Indian sport shooter

Shriyanka Sadangi (born 10 January 1995) is an Indian shooter from Odisha. She has represented her state and India at national and international level.

== Early life ==
Sadangi was born in 1995 in Sambalpur to Col. Sitansu Charan Sadangi and Sudha Sadangi. Her father's Indian army service took her to many cities in India while growing up.

== Education ==
Sadangi finished her schooling at the Delhi Public School, Vasant Kunj. She trains and practices at the Gagan Narang Academy, Pune. She also received a scholarship from the Oil and Natural Gas Corporation Limited.
She joined the MBA program at KIIT School of Management, KIIT deemed to be University in July 2018 and is currently studying there.

== Sports career ==
In 2010, Sadangi participated in the World Shooting Championship in Germany.

In October 2011 in the Asian Airgun Championship organised in Kuwait, Sadangi bagged a gold medal. In November of the same year, she won a silver and two bronze medals in individual events at the 55th National Shooting championship.

In January 2012, Sadangi bagged a silver medal in 10 meter Air Rifle Women category in the 12th Asian Championship held at Doha. She scored 394 out of 400 at the championship in Doha.That achievement made her the most successful shooter from the Indian state of Odisha.
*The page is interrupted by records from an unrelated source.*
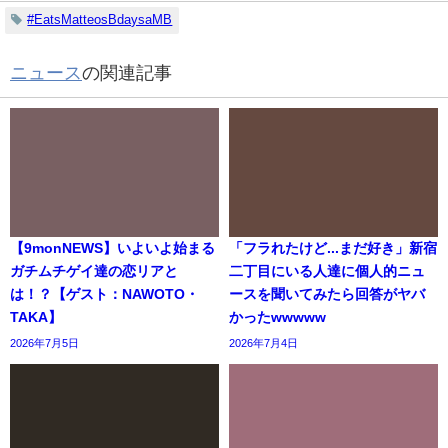
#EatsMatteosBdaysaMB
ニュース
の関連記事
【9monNEWS】いよいよ始まる
「フラれたけど...まだ好き」新宿
ガチムチゲイ達の恋リアと
二丁目にいる人達に個人的ニュ
は！？【ゲスト：NAWOTO・
ースを聞いてみたら回答がヤバ
TAKA】
かったwwwww
2026年7月5日
2026年7月4日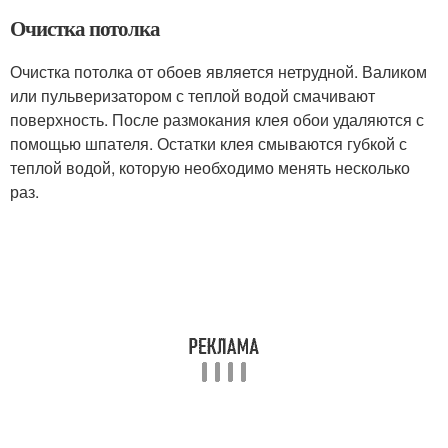
Очистка потолка
Очистка потолка от обоев является нетрудной. Валиком
или пульверизатором с теплой водой смачивают
поверхность. После размокания клея обои удаляются с
помощью шпателя. Остатки клея смываются губкой с
теплой водой, которую необходимо менять несколько
раз.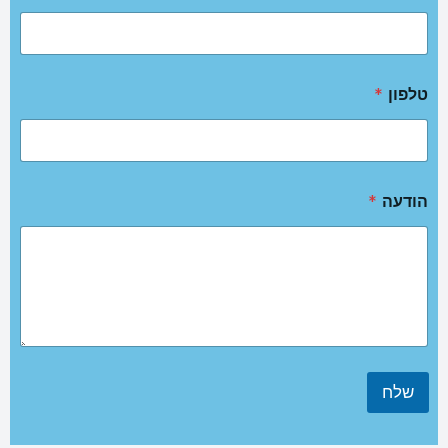
טלפון
*
הודעה
*
שלח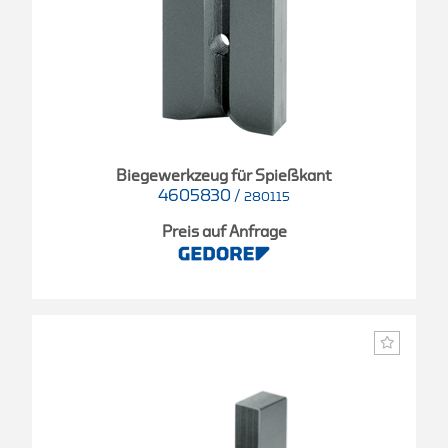
Biegewerkzeug für Spießkant
4605830
/
280115
Preis auf Anfrage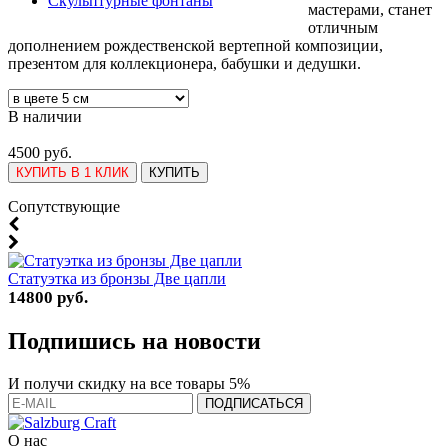
Скульптурные фонтаны
мастерами, станет
отличным
дополнением рождественской вертепной композиции,
презентом для коллекционера, бабушки и дедушки.
В наличии
4500 руб.
КУПИТЬ В 1 КЛИК
КУПИТЬ
Cопутствующие
Статуэтка из бронзы Две цапли
14800 руб.
Подпишись на новости
И получи скидку на все товары 5%
О нас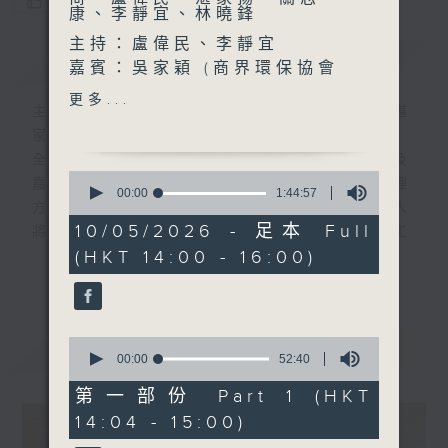
您喜歡這個節目嗎?
康、李靜宜、林曉鋒
主持：盧偉民、李靜宜
簡介
GIST
嘉賓：吳家穎 (商界環保協會
行政總裁)
更多...
主持人：陳志輝、潘嘉陽、蘇雋、盧偉民、湛
家揚、關志康、李靜宜、林曉鋒
全新一輯「管理新思維」繼續透過各主持人及
0
嘉賓的討論，共同為香港人勾劃出新世紀管理
seconds
00:00
1:44:57
方向，並帶來一些嶄新的啟發。節目中主持人
of
1
10/05/2026 - 足本 Full
將會因應每週所要討論的題目，邀請有關的工
hour,
(HKT 14:00 - 16:00)
商機構管理人員與聽眾分享其親身經歷或所見
44
更多...
minutes,
所聞的管理案例，希望能從實戰的市場例子
57
中，印證理論，分析現象，提供建議。
seconds
0
最新
LATEST
seconds
00:00
52:40
of
52
第一部份 Part 1 (HKT
minutes,
14:04 - 15:00)
40
seconds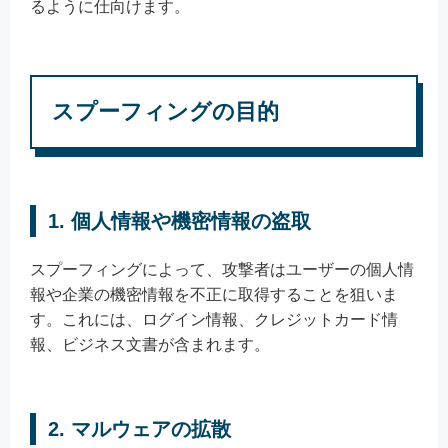
るように仕向けます。
スプーフィングの目的
1. 個人情報や機密情報の盗取
スプーフィングによって、攻撃者はユーザーの個人情
報や企業の機密情報を不正に取得することを狙いま
す。これには、ログイン情報、クレジットカード情
報、ビジネス文書が含まれます。
2. マルウェアの拡散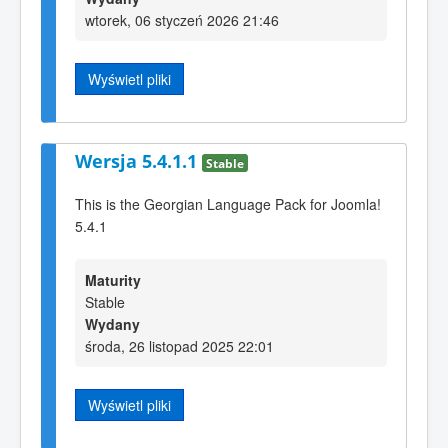
wtorek, 06 styczeń 2026 21:46
Wyświetl pliki
Wersja 5.4.1.1
Stable
This is the Georgian Language Pack for Joomla!
5.4.1
Maturity
Stable
Wydany
środa, 26 listopad 2025 22:01
Wyświetl pliki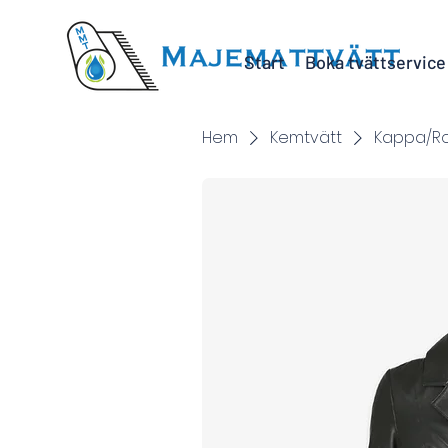
Start
Boka tvättservice
Hem
Kemtvätt
Kappa/Ro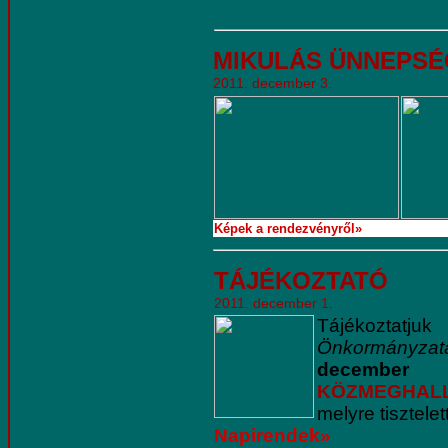
MIKULÁS ÜNNEPS
2011. december 3.
Képek a rendezvényről»
TÁJÉKOZTATÓ
2011. december 1.
Tájékoztatju
Önkormányzat
decembe
KÖZMEGHAL
melyre tisztele
Napirendek»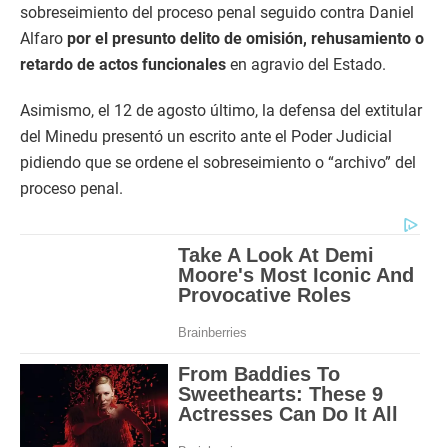
sobreseimiento del proceso penal seguido contra Daniel
Alfaro
por el presunto delito de omisión, rehusamiento o
retardo de actos funcionales
en agravio del Estado.
Asimismo, el 12 de agosto último, la defensa del extitular
del Minedu presentó un escrito ante el Poder Judicial
pidiendo que se ordene el sobreseimiento o “archivo” del
proceso penal.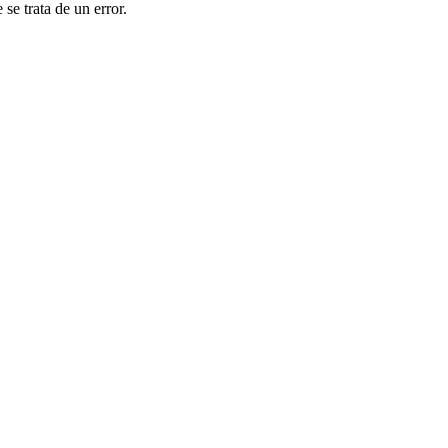
se trata de un error.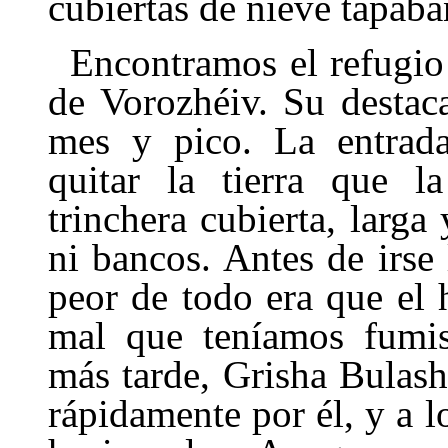
cubiertas de nieve tapaban
Encontramos el refugi
de Vorozhéiv. Su destac
mes y pico. La entrada
quitar la tierra que l
trinchera cubierta, larg
ni bancos. Antes de irs
peor de todo era que el
mal que teníamos fumis
más tarde, Grisha Bulas
rápidamente por él, y a l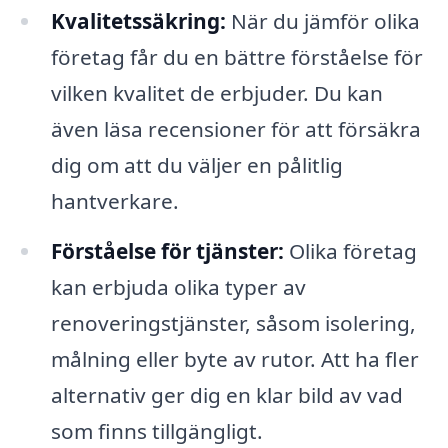
Kvalitetssäkring:
När du jämför olika
företag får du en bättre förståelse för
vilken kvalitet de erbjuder. Du kan
även läsa recensioner för att försäkra
dig om att du väljer en pålitlig
hantverkare.
Förståelse för tjänster:
Olika företag
kan erbjuda olika typer av
renoveringstjänster, såsom isolering,
målning eller byte av rutor. Att ha fler
alternativ ger dig en klar bild av vad
som finns tillgängligt.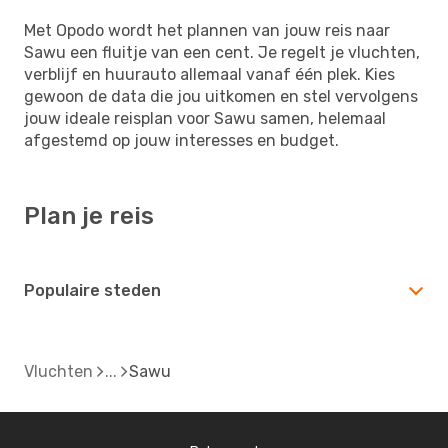
Met Opodo wordt het plannen van jouw reis naar
Sawu een fluitje van een cent. Je regelt je vluchten,
verblijf en huurauto allemaal vanaf één plek. Kies
gewoon de data die jou uitkomen en stel vervolgens
jouw ideale reisplan voor Sawu samen, helemaal
afgestemd op jouw interesses en budget.
Plan je reis
Populaire steden
Vluchten
Sawu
Sadangi's first achievement in senior category the same year was a silver medal in the 5th Asian Senior Airgun Shooting Championship in Nanchang, China. This was a 10-metre Air Rifle event.

In 2014, Sadangi was selected in the Indian team for the 51st ISSF World Shooting Championship at Granada, Spain.

In 2015, Sadangi won a silver in Asian Shooting Championship in 10m Air Rifle Junior Women's event at Kuwait.

In 2016, she won a silver in 9th Asian Airgun Championship, 10 meter Air Rifle Shooting event in Tehran, Iran. This was the fifth position in the championship.

In 2018, Shriyanka lost the shootoff for gold in women's air rifle, after a close match with Charleen Baenisch of Germany in the International shooting championship.

== Awards ==
Sadangi has bagged 3 gold medals, 6 silver medals, and 3 bronze medals in various international events. This is in addition to many national medals.

In 2014, she was recognized with the Ekalabya Puraskar which is the most prestigious sports award of Odisha.